··· Selected excerpt
Imperial Bedrooms by Bret Easton Ellis
reviewed by Courtney
Bret Easton Ellis' first novel Less Than Zero has become synonymous with a specific view of the 1980s. His youth, as well as its detached, disturbingly emotionless portrayal of sex, drugs, and violence made it immediately controversial and significant, and led to the film starring Robert Downey Jr. Imperial Bedrooms is a sequel to Less Than Zero, resuming the story of those characters, now middle aged.
Since Less Than Zero, Ellis has been no stranger to controversial fiction, venturing further into extreme stylized violence and sex (most famously with the often challenged American Psycho) as well as metafiction, and Imperial Bedrooms is a continuation of this trend. The novel is not an exact sequel, taking place in a similar but not identical world to Less Than Zero. The main character and narrator, Clay, is aware of the previous novel and the film adaptation, attributing them to a former friend. This metafictional device allows Ellis to distance this older Clay from his younger counterpart, and to comment on the earlier novel.
The structural and stylistic accomplishment of the novel is significant, and Ellis is unquestionably a talented writer, but Imperial Bedrooms comes across as more self-indulgent than monumental. It is disturbing that despite the excessive and gratuitous violence and Clay's pathological narration, the overall impression of the text is not only not shocking, but borderline tedious. Ellis has made a career out of his ability to upset and appall, but the impact of even horrific violence is lessened with repetition.
······
··· Provided data
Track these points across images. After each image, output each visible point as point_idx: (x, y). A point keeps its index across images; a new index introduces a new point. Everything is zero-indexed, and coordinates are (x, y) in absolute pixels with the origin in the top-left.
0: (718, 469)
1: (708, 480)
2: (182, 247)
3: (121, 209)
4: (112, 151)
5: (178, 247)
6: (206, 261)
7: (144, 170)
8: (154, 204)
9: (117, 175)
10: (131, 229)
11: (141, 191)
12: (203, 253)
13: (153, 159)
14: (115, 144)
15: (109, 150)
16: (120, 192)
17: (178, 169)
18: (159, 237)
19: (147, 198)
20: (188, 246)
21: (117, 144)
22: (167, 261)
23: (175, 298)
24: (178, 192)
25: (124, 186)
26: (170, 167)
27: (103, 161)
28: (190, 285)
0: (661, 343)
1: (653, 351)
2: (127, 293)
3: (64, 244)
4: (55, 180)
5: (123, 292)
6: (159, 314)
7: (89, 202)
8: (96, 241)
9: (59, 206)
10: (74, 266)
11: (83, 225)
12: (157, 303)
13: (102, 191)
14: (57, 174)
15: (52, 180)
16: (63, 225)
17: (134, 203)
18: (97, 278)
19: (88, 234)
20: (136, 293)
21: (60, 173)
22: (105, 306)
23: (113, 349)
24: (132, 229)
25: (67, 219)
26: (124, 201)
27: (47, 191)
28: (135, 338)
······
_Exercises to complete_.
(1) Transcribe the passage of the Imperial Bedrooms review starting with "Imperial Bedrooms by" and going on through "now middle aged.".
(2) In the Imperial Bedrooms review, to whom does the narrator Clay attribute the previous novel and its film adaptation?
(3) Condense the paragraph of the Imperial Bedrooms review that opens "Since Less Than Zero, Ellis has been no stranger" into a short bulleted list of its main points.

_Your responses_.
(1)
Imperial Bedrooms by Bret Easton Ellis
reviewed by Courtney
Bret Easton Ellis' first novel Less Than Zero has become synonymous with a specific view of the 1980s. His youth, as well as its detached, disturbingly emotionless portrayal of sex, drugs, and violence made it immediately controversial and significant, and led to the film starring Robert Downey Jr. Imperial Bedrooms is a sequel to Less Than Zero, resuming the story of those characters, now middle aged.

(2) A former friend.

(3)
- Since Less Than Zero, Ellis has written controversial fiction with extreme stylized violence and sex (most famously American Psycho) and metafiction; Imperial Bedrooms continues this trend.
- The novel is not an exact sequel; it takes place in a world similar but not identical to that of Less Than Zero.
- Clay, the main character and narrator, knows of the earlier novel and its film and attributes them to a former friend.
- This metafictional device lets Ellis distance the older Clay from his younger self and comment on the earlier novel.